Жюльен с усилием поднял глаза и дрожащим от волнения голосом заявил, что он желает говорить с господином Пираром, директором семинарии. Не говоря ни слова, человек в черном сделал ему знак следовать за собою. Они поднялись на второй этаж по широкой лестнице с деревянными перилами, расшатанные ступени которой наклонялись в противоположную от стены сторону и, казалось, готовы были развалиться. Маленькая дверь с прибитым над ней большим деревянным крестом, выкрашенным в черное, с трудом отворилась, и привратник ввел Жюльена в низкую, мрачную комнату, выбеленные стены которой были украшены двумя картинами, почерневшими от времени. Там он оставил Жюльена одного; тот был подавлен, сердце его безумно билось; ему хотелось плакать; мертвая, тишина царила во всем доме.
Через четверть часа, показавшихся ему сутками, привратник с мрачным лицом появился в дверях на противоположном конце комнаты и, не удостаивая его словом, сделал знак идти за ним. Он вошел в комнату, еще большую, чем первая, и очень плохо освещенную. Стены были также выбелены, но не было заметно никакой мебели. Только в углу, возле двери, Жюльен заметил, проходя, кровать из некрашеного дерева, два плетеных стула и маленькое кресло из сосновых досок без подушки. На другом конце комнаты, у маленького окна с пожелтевшими стеклами и неухоженными цветами в горшках на подоконнике, он увидел человека, сидевшего за столом в поношенной сутане; он выглядел рассерженным и перебирал по очереди маленькие четырехугольники бумаги, которые раскладывал на столе, написав на них несколько слов. Он не замечал присутствия Жюльена. Последний стоял неподвижно посреди комнаты, там, где его оставил привратник, который вышел, притворив дверь.
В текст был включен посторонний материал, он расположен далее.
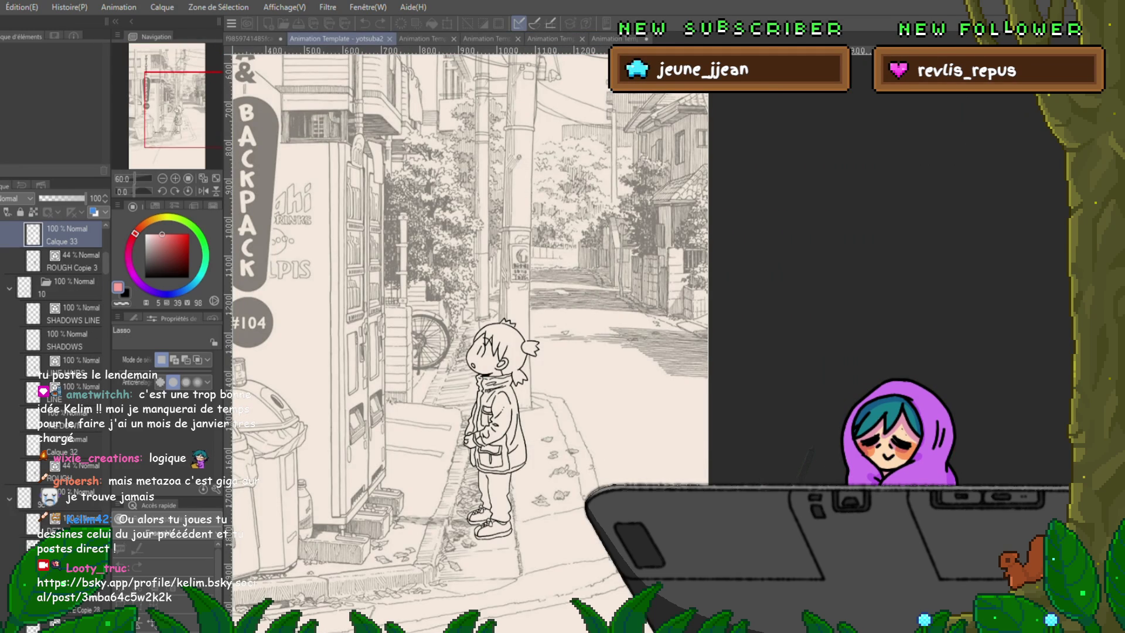
pyautogui.press('Return')
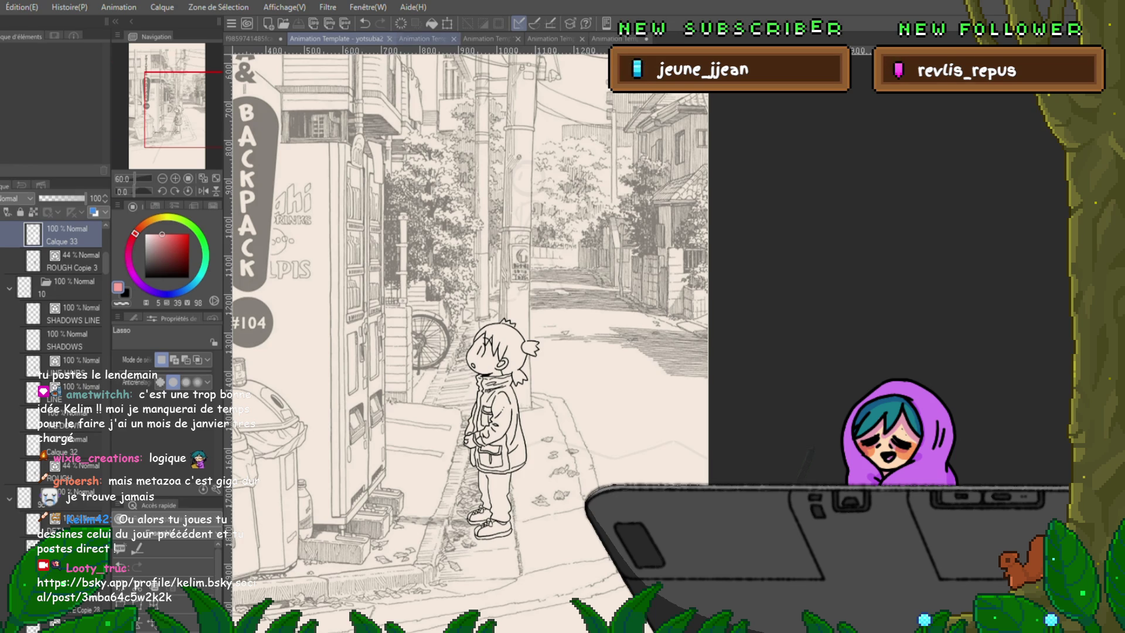
pyautogui.press('ctrl+Tab')
pyautogui.press('ctrl+Tab')
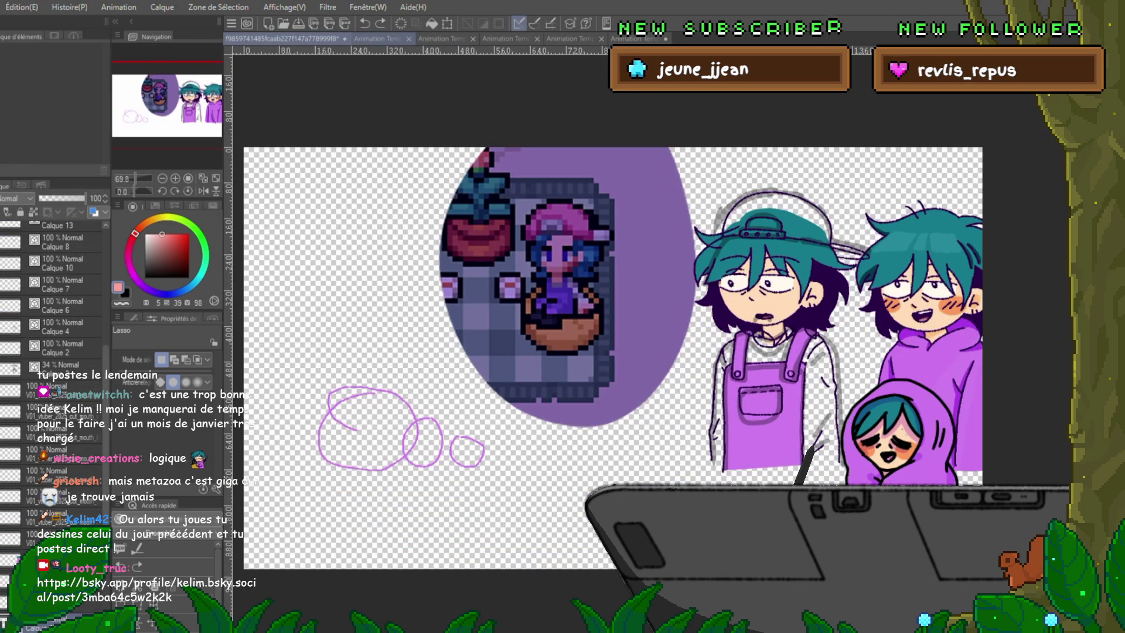
# Step: Scroll the canvas right and switch to the Animation Template desk illustration project
pyautogui.hscroll(5, 613, 357)
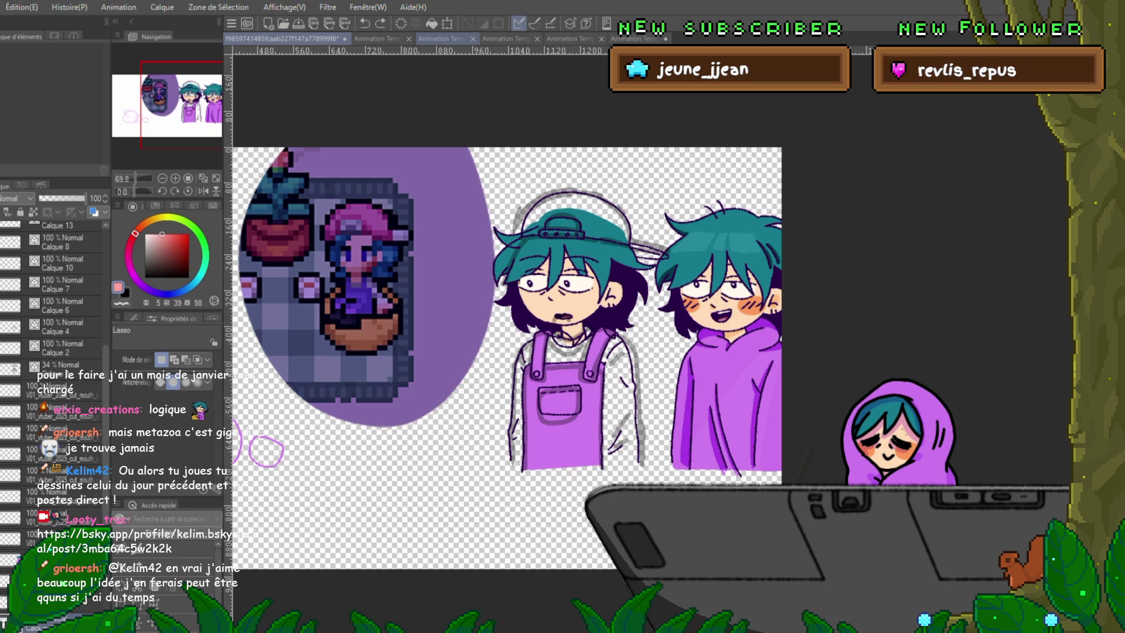
pyautogui.click(441, 39)
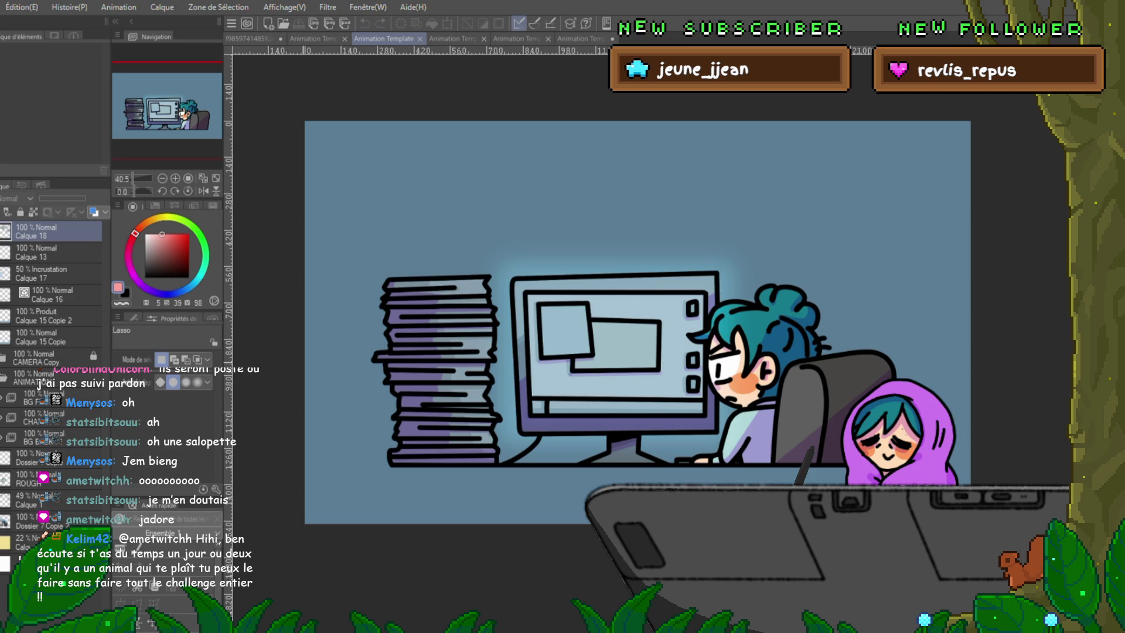
# Step: Glance at the characters artwork and case manga hirayasumi tabs, then return to case manga 3
pyautogui.click(281, 38)
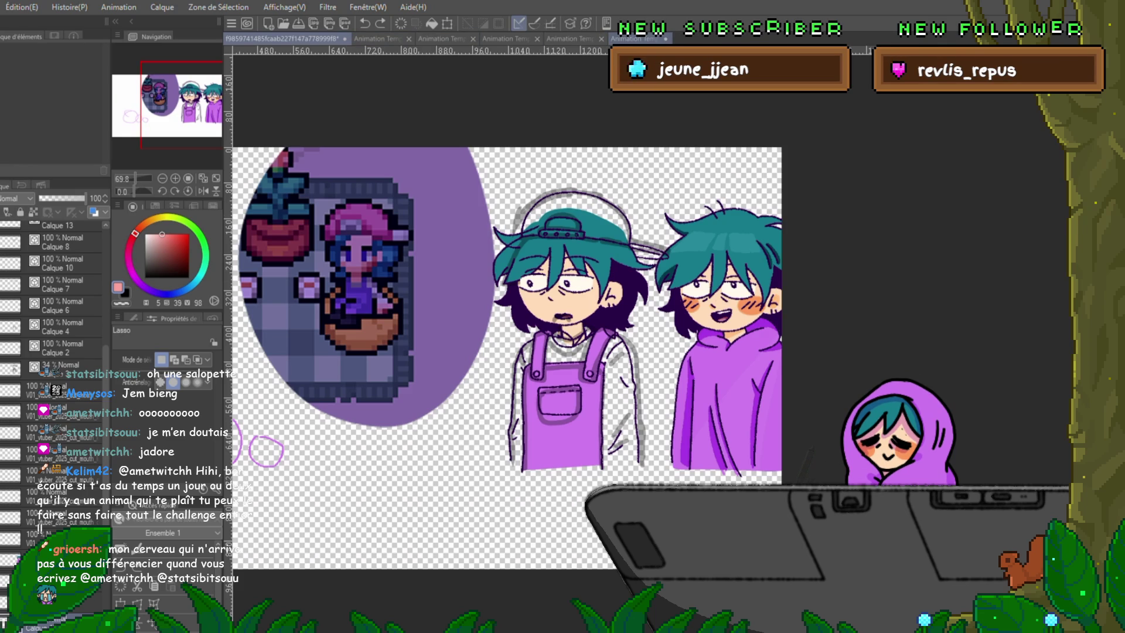
pyautogui.click(639, 39)
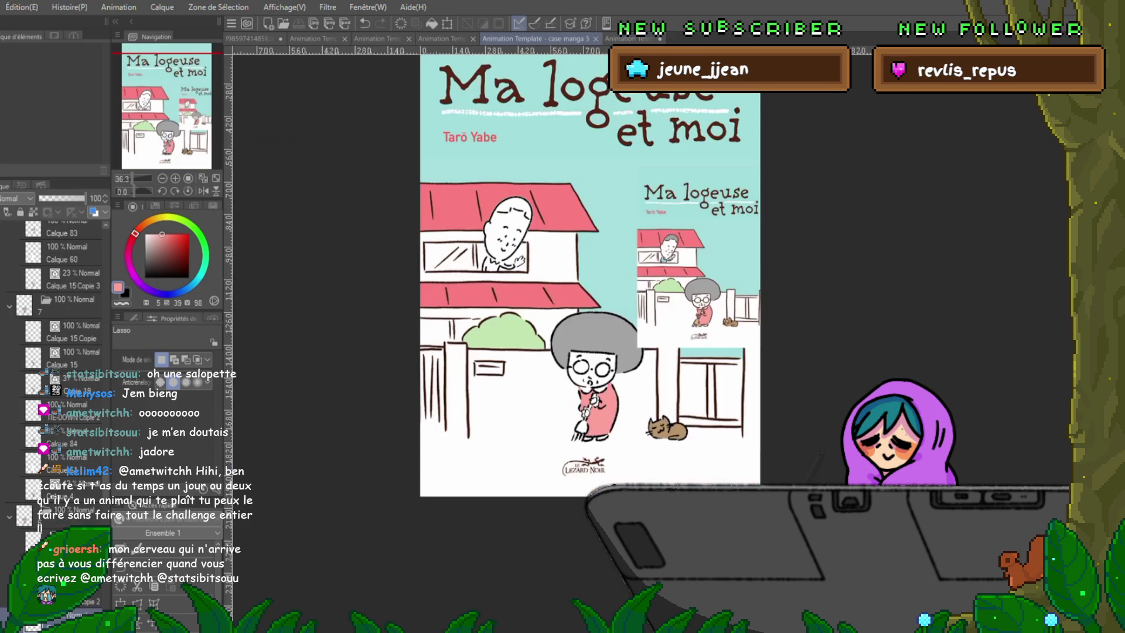
pyautogui.click(505, 39)
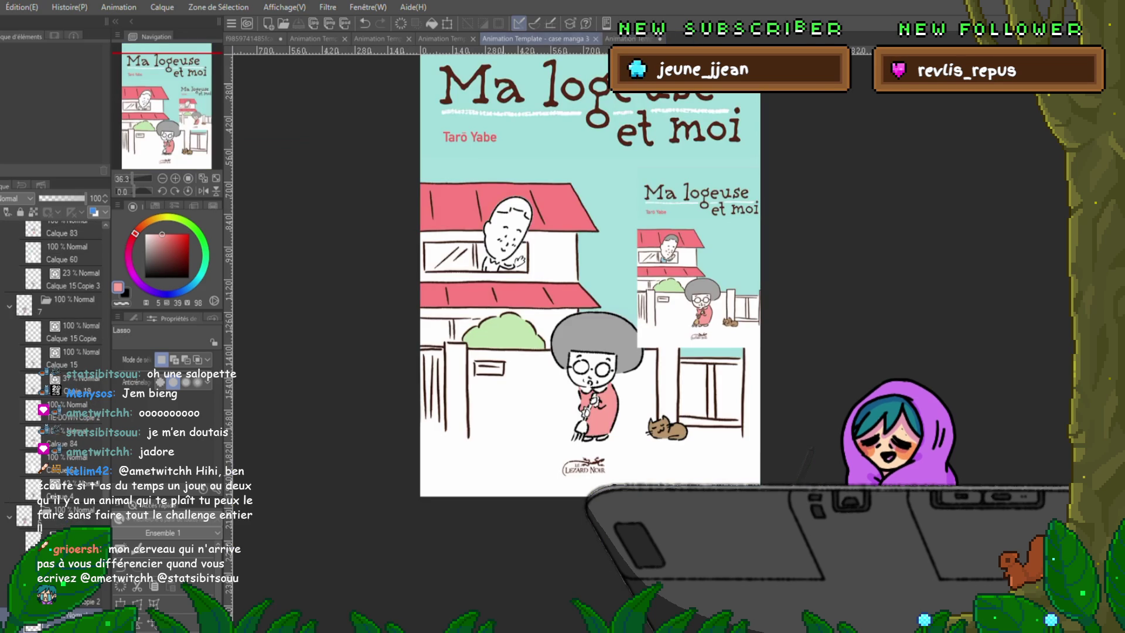
# Step: Play the grandma and cat animation, then go via the backpack street scene to the desk illustration
pyautogui.scroll(2, 706, 429)
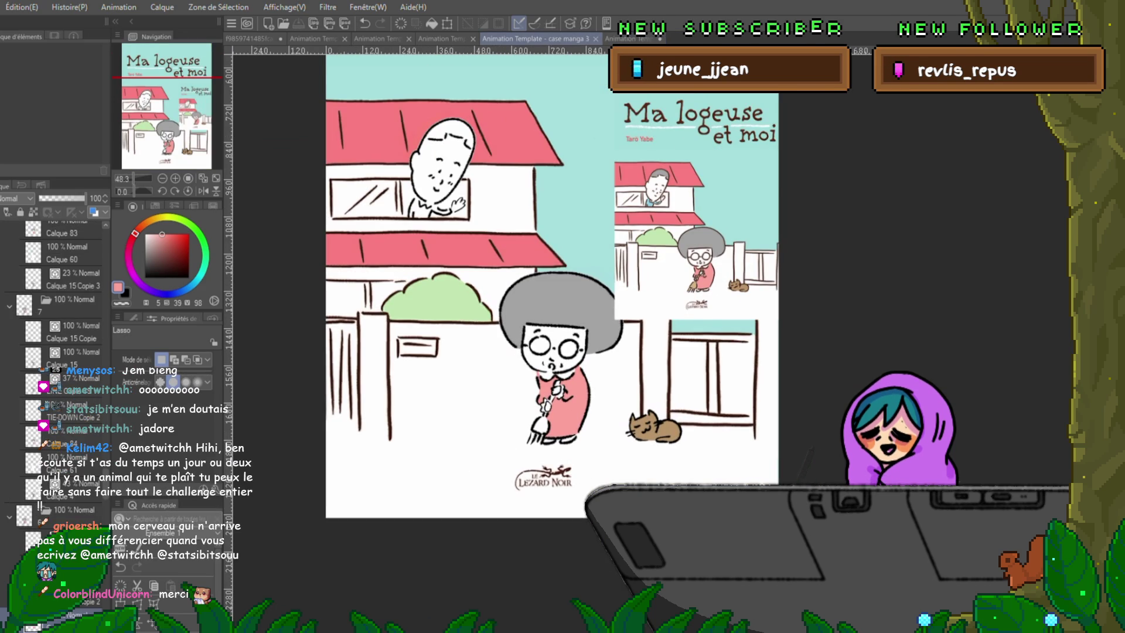
pyautogui.press('Return')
Так прошло минут десять; плохо одетый человек продолжал писать. Волнение и страх Жюльена были так велики, что ему казалось: он вот-вот упадет. Какой-то философ сказал, быть может ошибочно: «Такова сила воздействия уродства на душу, созданную для любви к красоте».
Писавший человек поднял голову; Жюльен заметил это только через минуту и, даже заметив, продолжал оставаться неподвижным, словно пораженный насмерть устремленным на него ужасным взглядом. Беспокойный взгляд Жюльена с трудом различал длинное, покрытое красными пятнами лицо, только лоб выделялся своей смертельной бледностью. Между этими красными щеками и белым лбом горели два маленьких черных глаза, способные напугать самого храброго человека. Широкий лоб был обрамлен густыми, плоскими, совершенно черными волосами.
— Намерены ли вы подойти или нет? — сказал наконец человек нетерпеливо.
Жюльен робко шагнул вперед, чуть не падая, бледный, как еще никогда в жизни, и остановился в трех шагах от белого деревянного стола, покрытого квадратиками из бумаги.
— Ближе, — сказал человек.
Жюльен подошел еще, протянув руку, словно ища за что ухватиться.
— Ваше имя?
— Жюльен Сорель.
— Вы очень запоздали, — сказал тот, снова устремляя на него грозный взгляд.
Жюльен не мог вынести этого взгляда; вытянув руку, как бы ища поддержки, он упал во весь рост на пол.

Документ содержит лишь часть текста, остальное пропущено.